Can DeepSeek Reason Like a Surgeon? An Empirical Evaluation for Vision-Language Understanding in Robotic-Assisted Surgery
- URL: http://arxiv.org/abs/2503.23130v3
- Date: Fri, 04 Apr 2025 02:45:12 GMT
- Title: Can DeepSeek Reason Like a Surgeon? An Empirical Evaluation for Vision-Language Understanding in Robotic-Assisted Surgery
- Authors: Boyi Ma, Yanguang Zhao, Jie Wang, Guankun Wang, Kun Yuan, Tong Chen, Long Bai, Hongliang Ren,
- Abstract summary: We investigate the dialogue capabilities of the DeepSeek model in robotic surgery scenarios.<n>Our empirical study shows that, compared to existing general-purpose multimodal large language models, DeepSeek-VL2 performs better on complex understanding tasks.<n>Although DeepSeek-V3 is purely a language model, we find that when image tokens are directly inputted, the model demonstrates better performance on single-sentence QA tasks.
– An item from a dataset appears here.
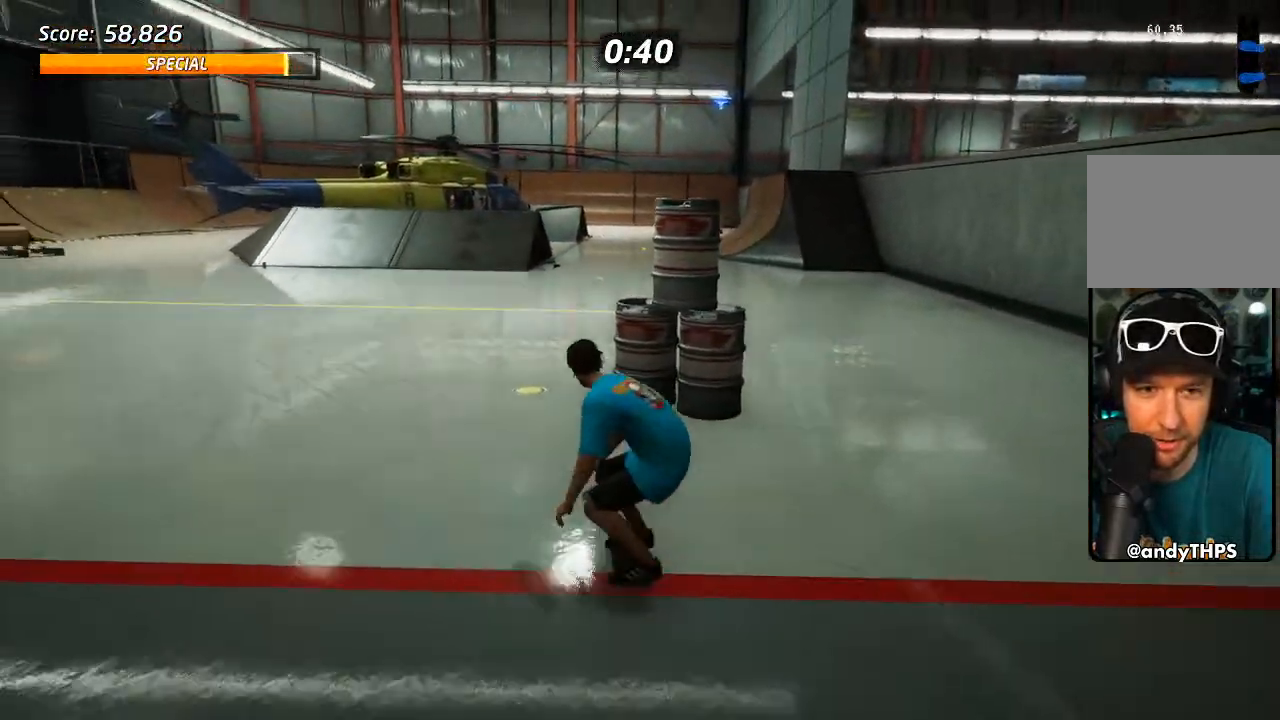
{"dt_ms": 500, "buttons": ["CROSS", "DPAD_DOWN"], "left_stick": "center", "right_stick": "center", "events": [[200, "DPAD_DOWN", "down"], [433, "DPAD_RIGHT", "up"]]}
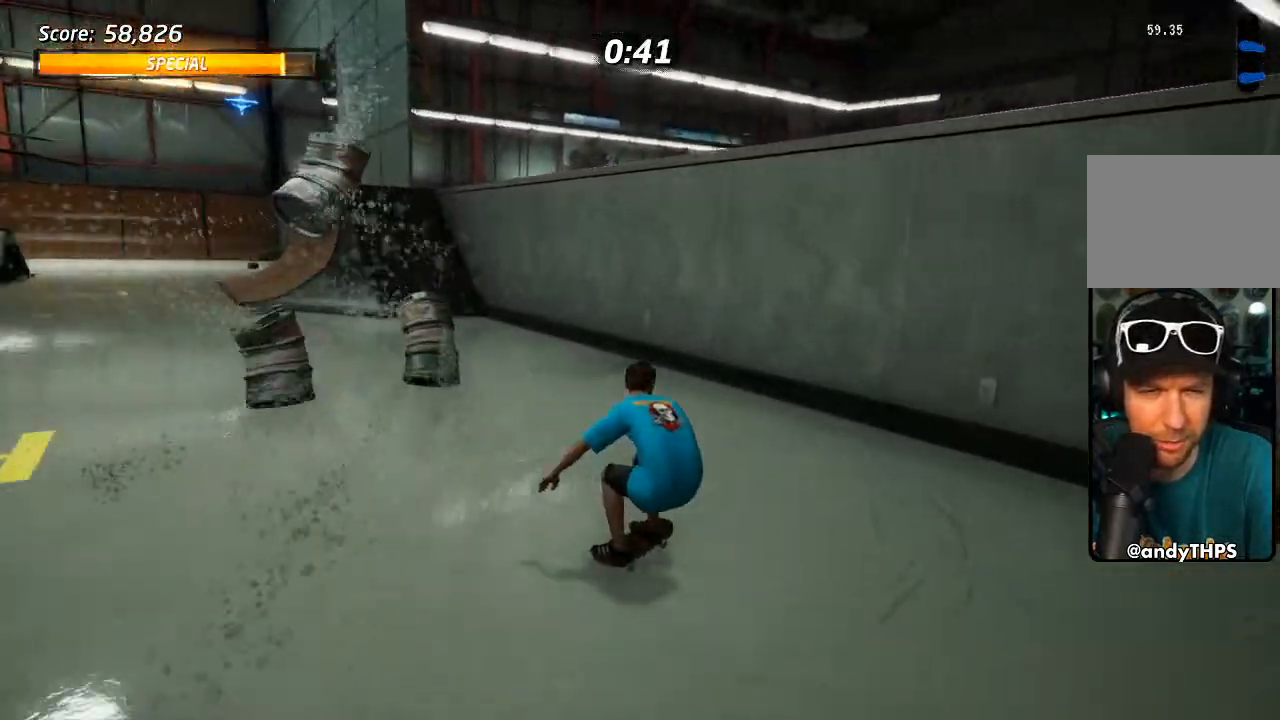
{"dt_ms": 500, "buttons": ["TRIANGLE", "DPAD_UP"], "left_stick": "center", "right_stick": "center", "events": [[100, "DPAD_DOWN", "up"], [100, "DPAD_LEFT", "down"], [133, "DPAD_UP", "down"], [250, "CROSS", "up"], [250, "TRIANGLE", "down"], [317, "DPAD_LEFT", "up"], [367, "TRIANGLE", "up"], [383, "CROSS", "down"], [433, "CROSS", "up"], [433, "TRIANGLE", "down"]]}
- Score: 17.728772280544444
- License: http://arxiv.org/licenses/nonexclusive-distrib/1.0/
- Abstract: The DeepSeek models have shown exceptional performance in general scene understanding, question-answering (QA), and text generation tasks, owing to their efficient training paradigm and strong reasoning capabilities. In this study, we investigate the dialogue capabilities of the DeepSeek model in robotic surgery scenarios, focusing on tasks such as Single Phrase QA, Visual QA, and Detailed Description. The Single Phrase QA tasks further include sub-tasks such as surgical instrument recognition, action understanding, and spatial position analysis. We conduct extensive evaluations using publicly available datasets, including EndoVis18 and CholecT50, along with their corresponding dialogue data. Our empirical study shows that, compared to existing general-purpose multimodal large language models, DeepSeek-VL2 performs better on complex understanding tasks in surgical scenes. Additionally, although DeepSeek-V3 is purely a language model, we find that when image tokens are directly inputted, the model demonstrates better performance on single-sentence QA tasks. However, overall, the DeepSeek models still fall short of meeting the clinical requirements for understanding surgical scenes. Under general prompts, DeepSeek models lack the ability to effectively analyze global surgical concepts and fail to provide detailed insights into surgical scenarios. Based on our observations, we argue that the DeepSeek models are not ready for vision-language tasks in surgical contexts without fine-tuning on surgery-specific datasets.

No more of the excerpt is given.